3. Small absolute numbers: Although the relative reduction of 70% is statistically significant, the absolute number of cases (7 vs. 22) is low. An outbreak in one community could distort the picture.
4. Cost-effectiveness: A detailed economic analysis of whether the expenditure on personnel and technology is cost-effective in each setting is still pending.
5. Hawthorne effect: It is possible that people's behavior (e.g., risk-taking behavior) was also influenced by the knowledge of being part of a study, regardless of the intervention itself.
🚀 Key Takeaways
70% fewer infections: The combination of community health workers and digital tools massively reduced new HIV infections.
PrEP works: Active outreach quadrupled the use of preventive medication.
Human + technology: The key was not the app alone, but the combination of personal contact and digital support.
Transferability: The model shows how health gaps in rural areas worldwide could be closed.
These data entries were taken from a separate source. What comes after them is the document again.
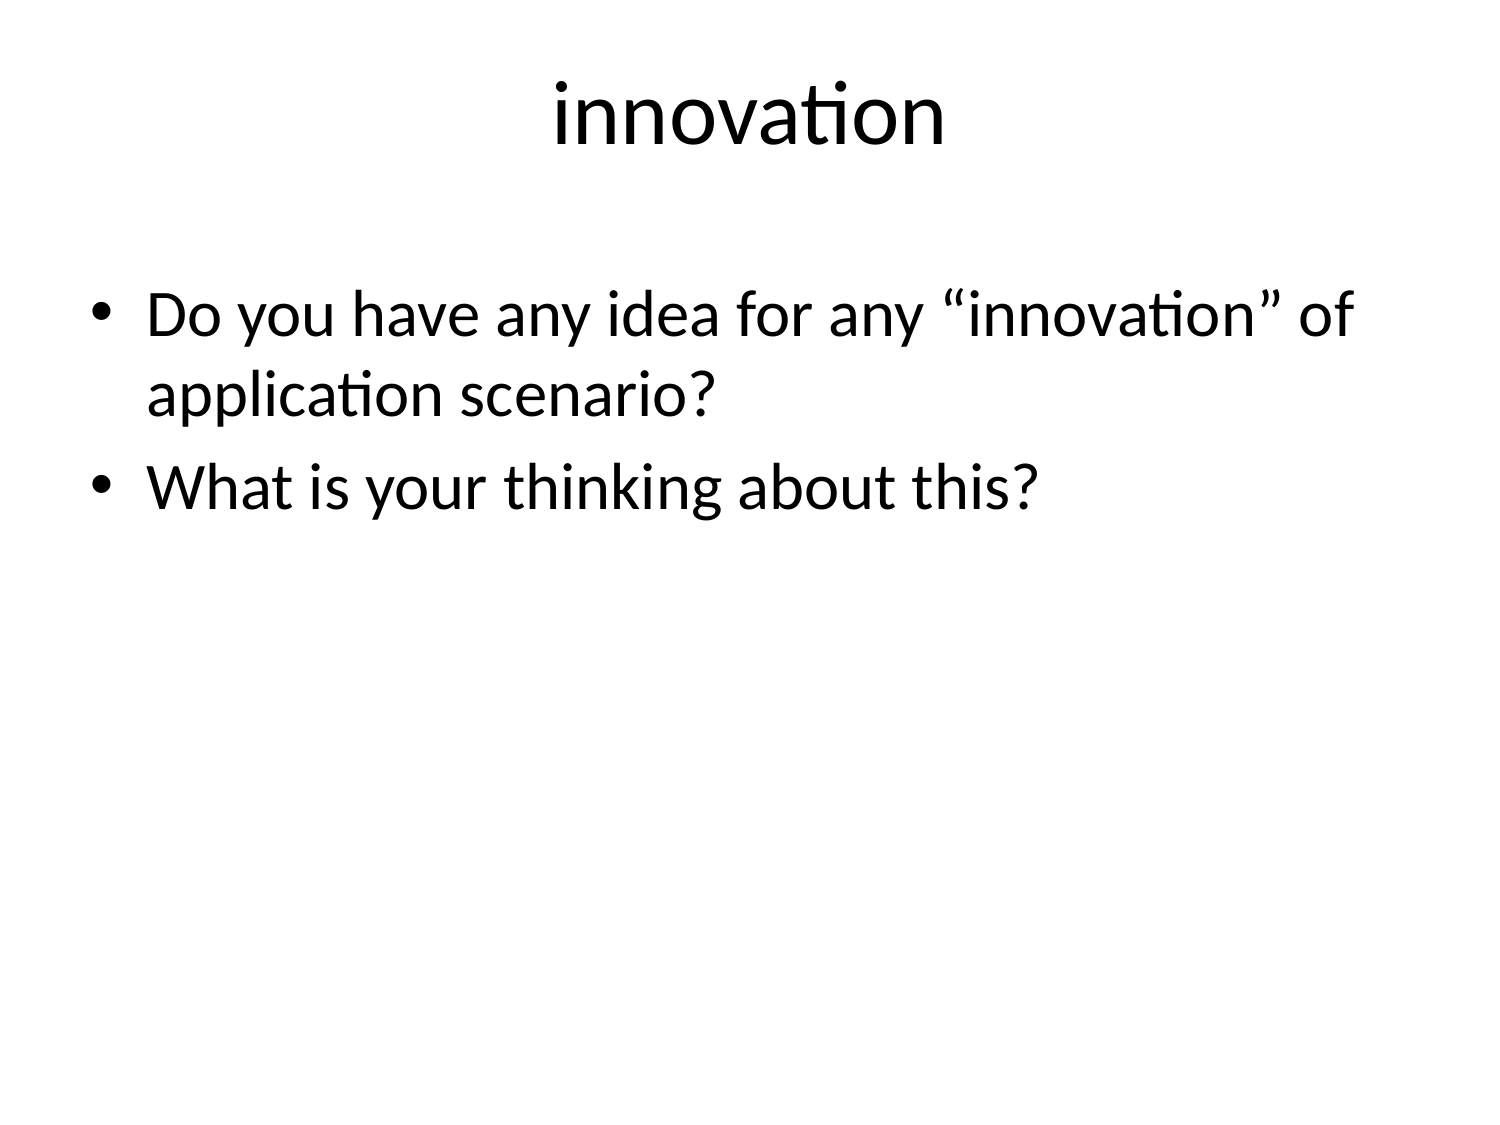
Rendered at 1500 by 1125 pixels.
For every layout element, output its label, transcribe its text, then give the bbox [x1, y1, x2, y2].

text_box Do you have any idea for any “innovation” of application scenario? What is your thinking about this? [74, 262, 1425, 1038]
text_box innovation [74, 45, 1425, 233]
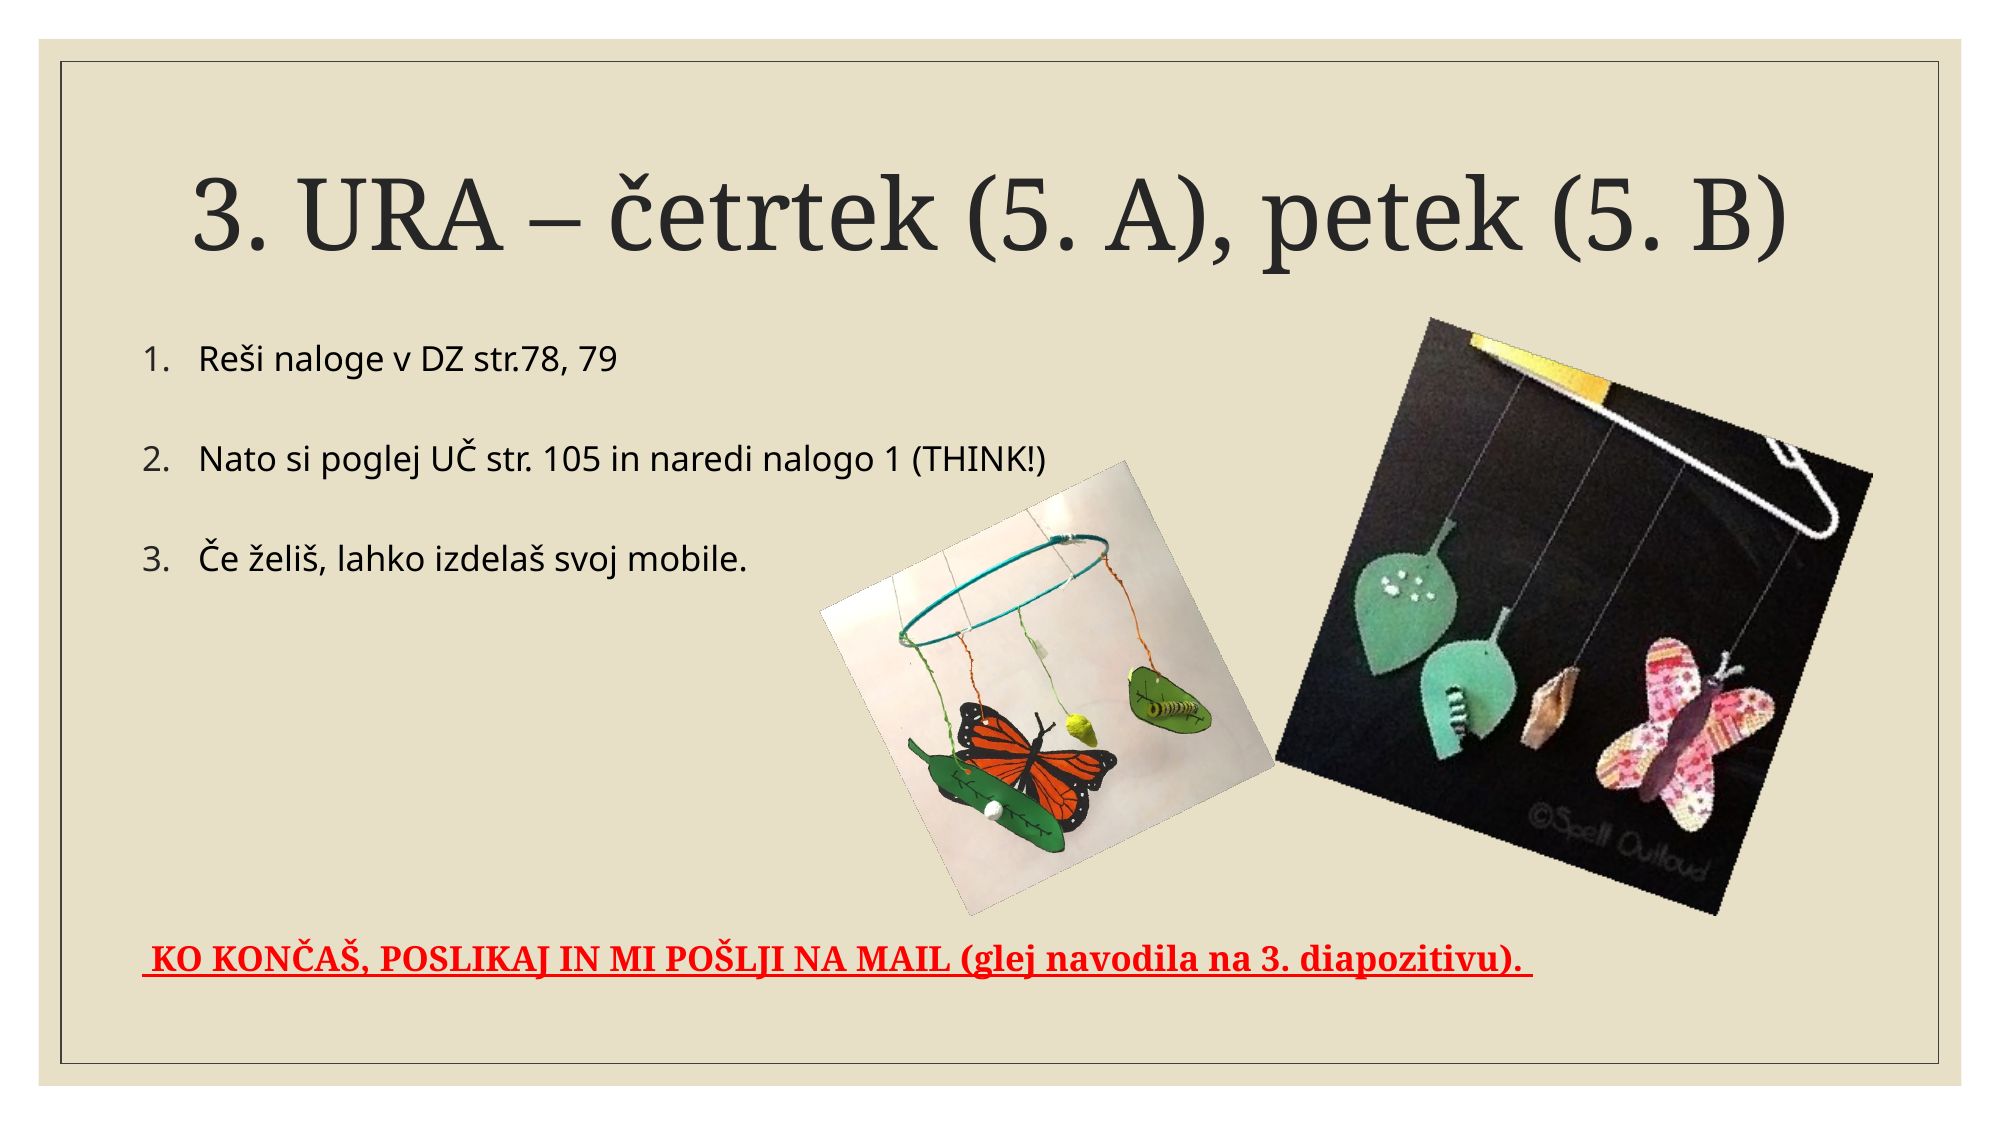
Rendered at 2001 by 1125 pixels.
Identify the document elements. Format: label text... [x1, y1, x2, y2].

picture [1276, 319, 1873, 916]
title 3. URA – četrtek (5. A), petek (5. B) [174, 105, 1825, 288]
list Reši naloge v DZ str.78, 79 Nato si poglej UČ str. 105 in naredi nalogo 1 (THINK!) Če želiš, lahko izdelaš svoj mobile. KO KONČAŠ, POSLIKAJ IN MI POŠLJI NA MAIL (glej navodila na 3. diapozitivu). [127, 288, 1825, 990]
picture [820, 460, 1275, 916]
Evidence: Strong data from a randomized controlled cluster study with over 80,000 people.
Disclaimer:
This article is for informational purposes only and does not replace medical advice. For health-related questions or if you are interested in HIV prevention (such as PrEP), please consult a healthcare professional. The study results presented here refer to specific populations in Kenya and Uganda and may not be applicable to every individual situation.
Sources:
1. National Institutes of Health (NIH). "NIH-supported trial reduces HIV incidence by 70% in rural populations." Press Release, Feb 24, 2026.
2. Chamie G, et al. "The impact of SEARCH Community Precision Health on HIV incidence in rural Kenya and Uganda." Presented at the 33rd Conference on Retroviruses and Opportunistic Infections (CROI 2026), Denver, CO. Abstract/Presentation.